I need to write a trigger that will check a table column to see if data is there or not. The trigger needs to run all the time and log msg every hour.
Basically it will run a select statement if result found then sleep for an hour else log and sleep for an hour
What you want is a scheduled job. pgAgent : http://www.pgadmin.org/docs/1.4/pgagent.html create an hourly job that checks for that line and then logs as required.
Edit to add:
Curious if you've considered writing a SQL script that generates the log on the fly by reading the table instead of a job. If you have a timestamp field, it is quite possible to have a script that returns all hourly periods that don't have a corresponding entry within that time frame (assuming the time stamp isn't updated). Why store a second log when you can generate it directly against the data?

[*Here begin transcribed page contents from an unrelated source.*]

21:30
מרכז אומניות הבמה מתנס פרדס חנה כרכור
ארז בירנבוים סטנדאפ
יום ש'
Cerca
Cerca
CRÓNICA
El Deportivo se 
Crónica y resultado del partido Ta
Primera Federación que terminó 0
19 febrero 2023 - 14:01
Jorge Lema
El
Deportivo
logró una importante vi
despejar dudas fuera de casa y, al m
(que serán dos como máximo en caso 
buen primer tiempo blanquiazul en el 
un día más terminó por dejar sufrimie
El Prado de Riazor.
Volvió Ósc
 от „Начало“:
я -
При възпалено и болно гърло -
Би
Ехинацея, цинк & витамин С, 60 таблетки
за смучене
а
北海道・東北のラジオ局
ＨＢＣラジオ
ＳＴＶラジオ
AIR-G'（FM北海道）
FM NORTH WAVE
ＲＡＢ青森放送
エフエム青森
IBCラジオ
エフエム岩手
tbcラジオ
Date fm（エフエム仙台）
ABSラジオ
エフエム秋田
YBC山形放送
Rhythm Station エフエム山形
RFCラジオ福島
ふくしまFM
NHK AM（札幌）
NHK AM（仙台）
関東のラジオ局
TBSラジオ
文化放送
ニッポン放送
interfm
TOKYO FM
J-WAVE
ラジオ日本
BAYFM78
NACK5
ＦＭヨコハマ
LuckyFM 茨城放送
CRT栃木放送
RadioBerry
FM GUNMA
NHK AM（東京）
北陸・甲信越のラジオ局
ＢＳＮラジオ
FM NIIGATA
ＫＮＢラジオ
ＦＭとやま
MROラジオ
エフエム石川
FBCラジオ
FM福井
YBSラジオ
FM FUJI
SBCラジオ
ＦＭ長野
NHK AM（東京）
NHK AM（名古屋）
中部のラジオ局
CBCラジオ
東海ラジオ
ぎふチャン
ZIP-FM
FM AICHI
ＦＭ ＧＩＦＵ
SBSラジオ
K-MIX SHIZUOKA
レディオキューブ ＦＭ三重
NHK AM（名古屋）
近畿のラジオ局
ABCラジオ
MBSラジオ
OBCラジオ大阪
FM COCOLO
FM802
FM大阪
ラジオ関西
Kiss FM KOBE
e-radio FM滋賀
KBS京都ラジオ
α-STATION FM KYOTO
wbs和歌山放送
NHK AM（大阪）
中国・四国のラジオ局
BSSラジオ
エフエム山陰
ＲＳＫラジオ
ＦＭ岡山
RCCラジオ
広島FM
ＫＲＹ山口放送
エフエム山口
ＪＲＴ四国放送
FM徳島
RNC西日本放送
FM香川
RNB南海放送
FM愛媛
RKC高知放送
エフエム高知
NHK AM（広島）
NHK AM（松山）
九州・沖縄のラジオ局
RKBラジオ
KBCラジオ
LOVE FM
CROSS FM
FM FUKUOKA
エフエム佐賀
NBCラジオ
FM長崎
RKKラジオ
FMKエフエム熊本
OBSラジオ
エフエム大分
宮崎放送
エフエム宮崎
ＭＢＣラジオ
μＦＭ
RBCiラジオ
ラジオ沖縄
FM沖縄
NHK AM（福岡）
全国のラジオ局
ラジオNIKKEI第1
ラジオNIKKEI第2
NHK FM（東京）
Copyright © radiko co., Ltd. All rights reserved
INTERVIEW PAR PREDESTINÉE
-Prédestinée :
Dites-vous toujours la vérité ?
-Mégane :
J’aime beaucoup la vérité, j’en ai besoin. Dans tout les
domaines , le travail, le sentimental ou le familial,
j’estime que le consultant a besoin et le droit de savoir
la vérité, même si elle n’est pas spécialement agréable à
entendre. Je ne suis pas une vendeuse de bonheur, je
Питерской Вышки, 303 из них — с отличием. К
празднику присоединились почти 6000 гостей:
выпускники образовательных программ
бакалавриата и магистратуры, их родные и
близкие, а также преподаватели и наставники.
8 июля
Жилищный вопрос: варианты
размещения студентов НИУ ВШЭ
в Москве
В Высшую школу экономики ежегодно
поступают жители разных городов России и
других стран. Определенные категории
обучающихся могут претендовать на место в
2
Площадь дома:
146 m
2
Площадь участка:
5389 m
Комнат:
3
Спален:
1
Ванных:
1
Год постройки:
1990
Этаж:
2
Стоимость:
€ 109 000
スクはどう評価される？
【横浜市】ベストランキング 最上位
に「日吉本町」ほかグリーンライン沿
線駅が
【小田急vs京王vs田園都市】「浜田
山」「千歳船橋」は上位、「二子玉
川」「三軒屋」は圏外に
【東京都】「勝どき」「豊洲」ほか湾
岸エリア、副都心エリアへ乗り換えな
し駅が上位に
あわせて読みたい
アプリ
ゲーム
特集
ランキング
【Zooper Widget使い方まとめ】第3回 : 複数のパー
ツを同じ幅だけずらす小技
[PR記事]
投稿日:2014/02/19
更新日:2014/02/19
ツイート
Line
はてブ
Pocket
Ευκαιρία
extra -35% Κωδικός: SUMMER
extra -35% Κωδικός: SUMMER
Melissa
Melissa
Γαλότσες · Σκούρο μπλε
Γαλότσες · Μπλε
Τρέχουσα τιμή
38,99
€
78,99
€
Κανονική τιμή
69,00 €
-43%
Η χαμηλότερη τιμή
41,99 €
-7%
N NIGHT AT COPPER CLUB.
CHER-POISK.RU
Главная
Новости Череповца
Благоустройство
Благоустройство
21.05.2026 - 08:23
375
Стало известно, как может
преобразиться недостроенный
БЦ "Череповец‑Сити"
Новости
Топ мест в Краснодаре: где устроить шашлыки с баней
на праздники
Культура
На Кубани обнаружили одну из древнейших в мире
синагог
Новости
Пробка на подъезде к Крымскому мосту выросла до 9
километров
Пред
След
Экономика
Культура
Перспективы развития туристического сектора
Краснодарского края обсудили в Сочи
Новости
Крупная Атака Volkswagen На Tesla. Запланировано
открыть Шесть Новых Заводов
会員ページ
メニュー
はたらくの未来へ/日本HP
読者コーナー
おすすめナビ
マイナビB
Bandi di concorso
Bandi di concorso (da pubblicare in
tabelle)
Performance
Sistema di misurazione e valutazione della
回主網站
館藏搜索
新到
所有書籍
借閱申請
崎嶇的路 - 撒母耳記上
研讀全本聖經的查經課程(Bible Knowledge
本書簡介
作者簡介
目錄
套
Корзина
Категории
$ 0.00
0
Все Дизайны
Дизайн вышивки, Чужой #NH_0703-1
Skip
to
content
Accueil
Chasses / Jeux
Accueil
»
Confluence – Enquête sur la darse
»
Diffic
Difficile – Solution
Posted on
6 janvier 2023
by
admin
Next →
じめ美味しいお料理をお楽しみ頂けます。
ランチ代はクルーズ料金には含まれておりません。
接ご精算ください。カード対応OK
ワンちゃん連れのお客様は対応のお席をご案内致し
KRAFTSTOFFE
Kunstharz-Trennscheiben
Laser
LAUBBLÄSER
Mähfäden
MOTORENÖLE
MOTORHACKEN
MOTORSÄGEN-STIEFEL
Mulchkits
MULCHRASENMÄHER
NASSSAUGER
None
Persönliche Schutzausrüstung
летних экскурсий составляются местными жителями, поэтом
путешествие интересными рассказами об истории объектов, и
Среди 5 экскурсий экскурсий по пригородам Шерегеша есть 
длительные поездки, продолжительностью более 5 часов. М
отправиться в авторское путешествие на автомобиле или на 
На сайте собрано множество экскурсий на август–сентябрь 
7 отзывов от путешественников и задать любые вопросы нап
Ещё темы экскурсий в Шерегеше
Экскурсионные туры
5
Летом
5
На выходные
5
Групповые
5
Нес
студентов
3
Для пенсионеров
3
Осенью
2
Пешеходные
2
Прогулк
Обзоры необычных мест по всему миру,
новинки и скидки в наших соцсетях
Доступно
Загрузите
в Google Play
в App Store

Triggers (in pg and in every dbms i know) can execute before or after events such insert, update or delete. What you probably want here is a script launched via something like cron (if you are using a unix system) every hour, redirecting your output to the log file.
I used something like this many times and it sounded like this (written in python):
#!/usr/bin/python
import psycopg2
try:
conn = psycopg2.connect("dbname='"+dbmane+"' user='"+user+"' host='"+hostname+"' password='"+passwd+"'")
except:
# Get the most recent exception
exceptionType, exceptionValue, exceptionTraceback = sys.exc_info()
# Exit the script and print an error telling what happened.
logging.debug("I am unable to connect to the database!\n ->%s" % (exceptionValue))
exit(2)
cur = conn.cursor()
query = "SELECT whatever FROM wherever WHERE yourconditions"
try:
cur.execute(query)
except ProgrammingError:
print "Programming error, no result produced"
result = cur.fetchone()
if(result == None):
#do whatever you need, if result == None the data is not in your table column
I used to launch my script via cron every 10 minutes, you can easily configure it to launch the script every hour redirecting its output to the log file of your choice.
If your working in a windows environment, than you'll be looking for something like cron.
I don't think that a trigger can help you with this, they fire only after some events (you can use a trigger to check after every insert if the inserted data is the one you want to check every hour, but it's not the same, doing it via script is the best solution in my experience)